▸ SUPPLIED PASSAGE:
■ ■ ■ ■ ■

580 California Street is, among other things, the home of the late Muriel Castanis' exceedingly creepy "Corporate Goddesses" statues, way up on top.
When I first moved to SF, a million years ago, a friend and I somehow charmed a night security guard to let us go up to the top floor, where you look down on those statues. It was pretty damn cool. I didn't realize that you can see *through* one of their hoods because it lacks a head until we were on the roof with them. Creepy, yes, but also amazingly detailed and lovely. They had a spare in the basement under some stairs.
Torry Hotprune. I think I am in love with her.
I've done things like this, but nothing so elaborate. Some other people have discussed it as well.
This is intriguing me because I'm playing a game called Joyity on my G1 phone at the moment, and it's along the same vein -- but it's location based via the GPS in the phone, and when you get to certain places it shows you pictures of the next clue. It also takes money to rent a space at 580 California, makes me wonder if they are charging.
No rats needed; your home address is quite easy to find. I was able to retrieve it in less than five seconds, complete with a map, from one of the free search-public-records web sites. (I assume the address I found is correct, since it is in the same ZIP code.)
It's a hazard of owning property and having an uncommon name, I suppose.
I'm gonna go out on a limb and guess that whoever sent this didn't go to that much trouble. The most obvious address to send me stuff is DNA, so that they used the other is still strange.
Would you have posted this had it been sent to you DNA given what I assume is "too much" crap you get there sent from lazy flacks? I could be wrong (it's happened, or so I hear) but I think you probably wouldn't have. The extra effort they went through instead piqued your interest enough to post it, and BAM, they get attention.
Actually, I get very little stuff sent to me at DNA. Attention lazy flacks: go ahead and send me weird things.
It's a put-on.
For example, look at that picture of "Octavio Coleman." I thought I recognized it -- it's '70s pyramid power guru Patrick Flanagan.
So yes, it's rather like the Dharma Initiative web site.
home address, which isn't terribly easy to find
Why, it's the pee-soaked front door on a hill in San Fran; how hard could it be to find that?
I would not mind at all getting something that cool looking in my mail box!

■ ■ ■ ■ ■

▸ THE PROBLEM:
Write the next part of the comment thread about 580 California Street, starting after its final comment. The records that come next are separate material and are not part of the comment thread.

▸ RECORDS:
■ ■ ■ ■ ■

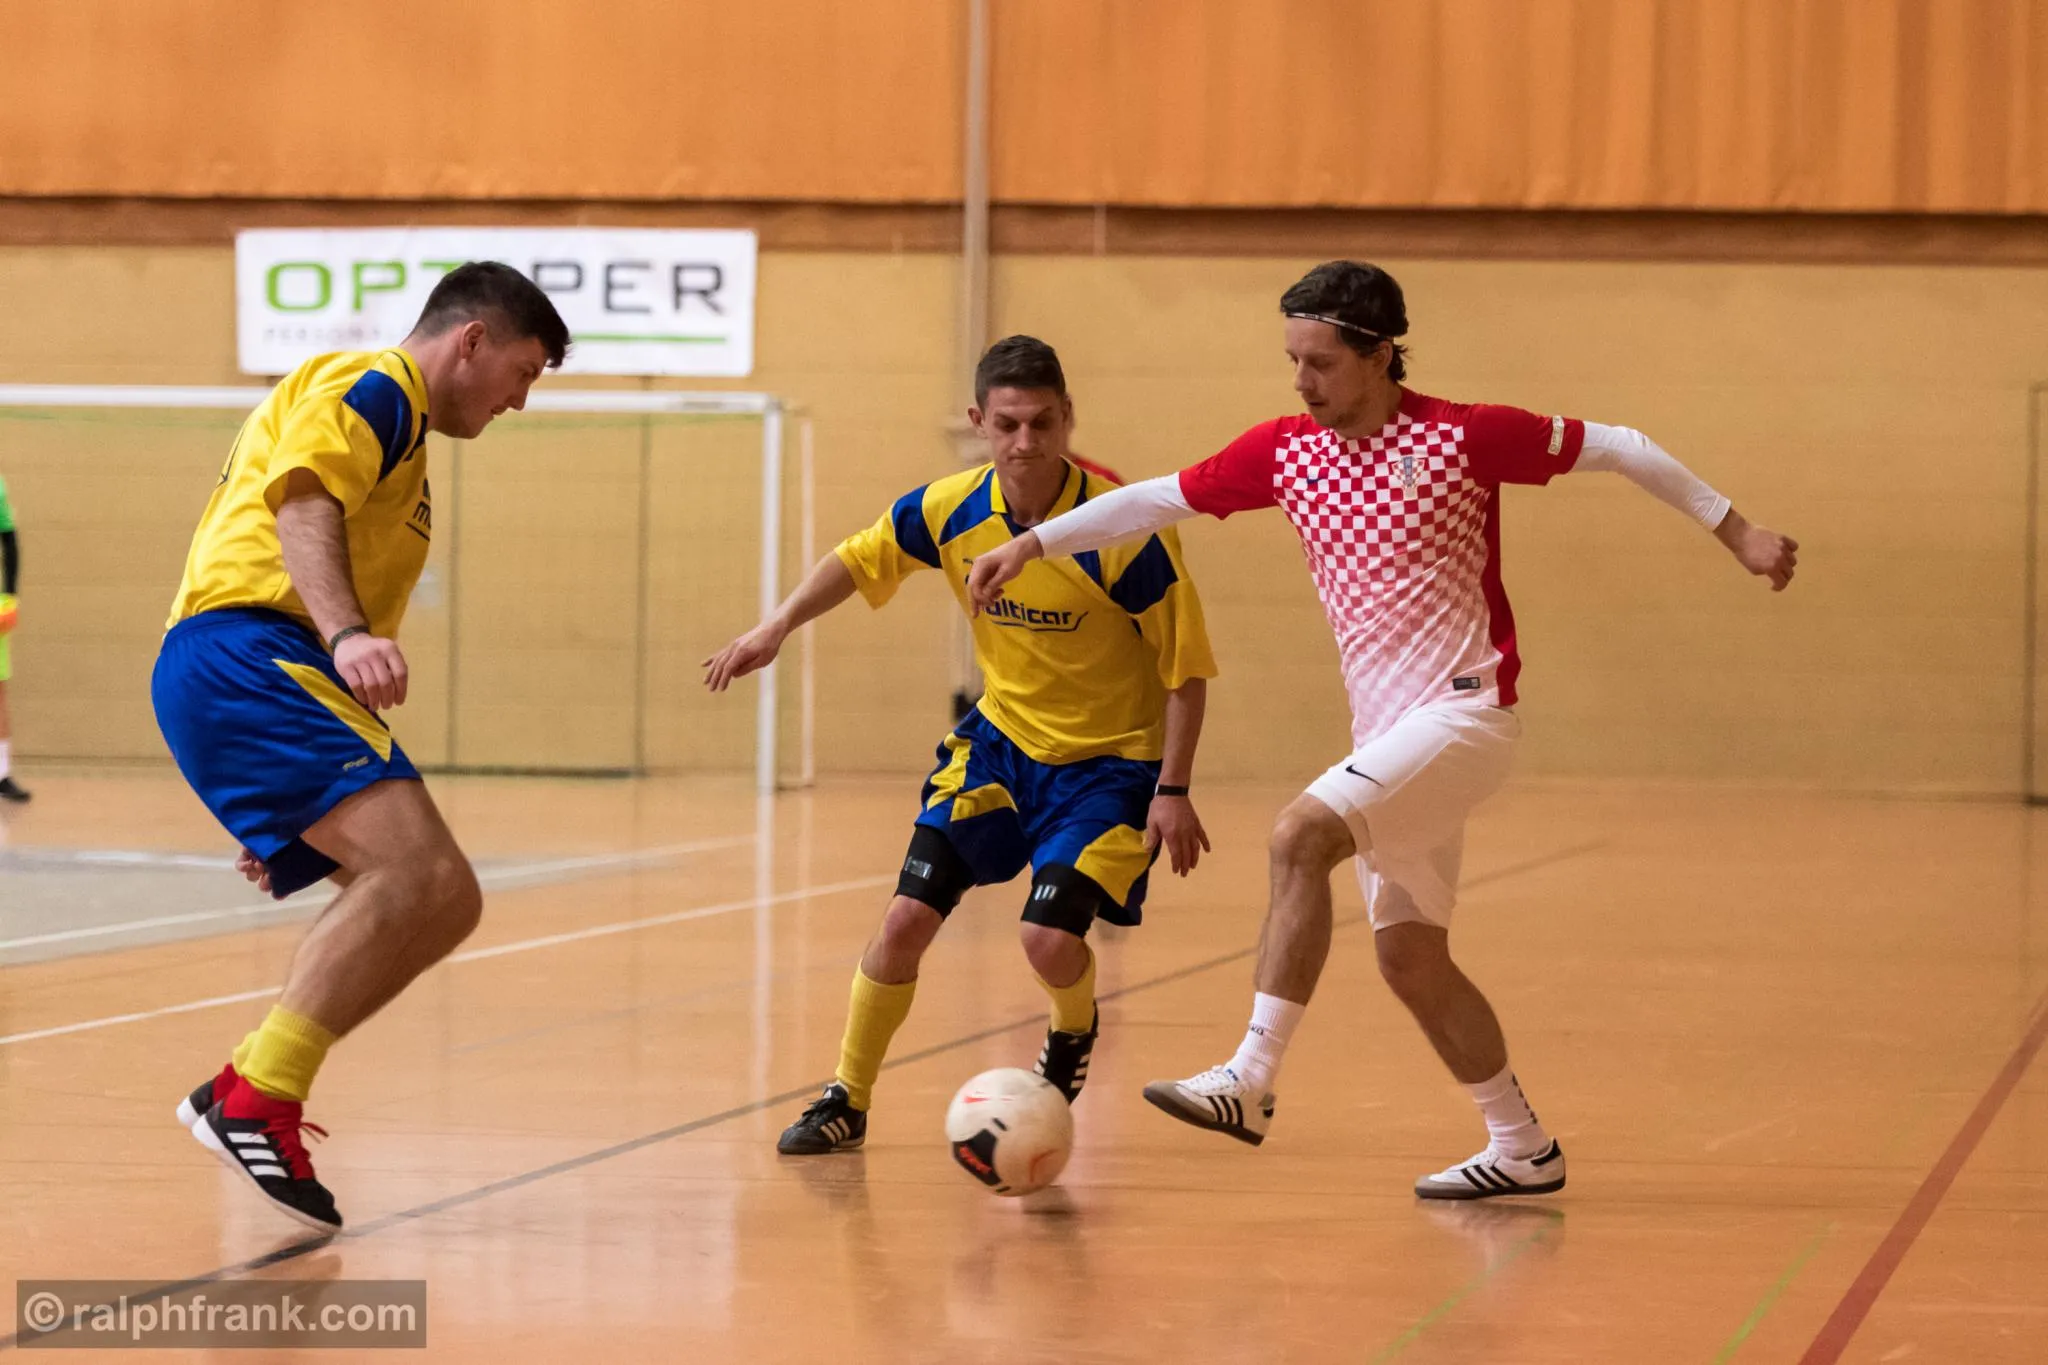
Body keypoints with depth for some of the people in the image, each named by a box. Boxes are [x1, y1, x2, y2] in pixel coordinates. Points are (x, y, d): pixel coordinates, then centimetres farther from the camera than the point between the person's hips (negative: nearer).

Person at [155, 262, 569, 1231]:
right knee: (415, 869, -25)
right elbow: (301, 503, -17)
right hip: (247, 651, -10)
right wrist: (348, 634, -34)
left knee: (444, 902, 2)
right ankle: (252, 1102, -28)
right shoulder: (373, 389, 2)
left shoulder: (392, 419, 33)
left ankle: (250, 1097, -4)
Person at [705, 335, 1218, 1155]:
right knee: (908, 918, -3)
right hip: (1001, 739, 4)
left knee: (1050, 938, -19)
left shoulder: (1120, 531, -25)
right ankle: (846, 1103, 16)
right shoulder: (951, 511, -11)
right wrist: (776, 628, -4)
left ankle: (1073, 1034, 19)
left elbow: (1186, 665, -16)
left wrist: (1172, 790, -18)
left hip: (1112, 759, -4)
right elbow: (857, 561, 9)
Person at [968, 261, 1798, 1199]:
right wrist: (1032, 544, 6)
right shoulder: (1284, 452, 5)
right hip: (1386, 730, 7)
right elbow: (1162, 498, 12)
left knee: (1300, 836, -25)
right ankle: (1522, 1149, 20)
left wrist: (1737, 533, 1)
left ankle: (1250, 1081, -25)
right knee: (1409, 956, 8)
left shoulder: (1463, 437, -10)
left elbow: (1616, 449, -2)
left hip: (1466, 710, -7)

■ ■ ■ ■ ■

▸ EXERCISE ANSWER:
Not really related, but it did remind me of a woman who sent mail to herself by obfuscating the addressee through puzzles.
Dear Marketing People,
Please stop sending unsolicited mail advocating conflict resolution methods beyond the comprehension of the present administration.
No clue about who ratted you out, but:
Current Music: Duran Duran -- Secret Oktober
Good choice. I haven't listened to that in years...
oh man, i got all excited because for some strange reason (probably lack of caffeine interacting with eye issues) when I saw the picture I thought the star wars thingie was man-sized and that you'd been delivered an enormous envelope! now *that* would have been cool.
You are not alone!
Would've been a convenient way to find out where it came from; tailing it back to its master's lair.
GEEK FAIL. That's a Cylon.
dammit, and i should totally have known that too, since i'm a BG fan. Serious fail. :) you gotta admit, though the head does kinda look like boba fett if you're not paying close attention...
I also thought it was some guy in a strange costume holding up a giant envelope, with your address photoshopped on to it. The guy in the back is what would have made this really weird. Take note, alternate reality constructors.
Hmm reminds me of them Scientology types, or some of the wacky outfits that sprung up in the seventies. I do like the Cylon doll though, where can I get one of those?
those are pretty cool stamps. our post office only has shitty ones.
Seek out stamp collectors, probably found in coin collector shops. They buy huge lots & keep the special ones, then often sell the less collectible ones for face value.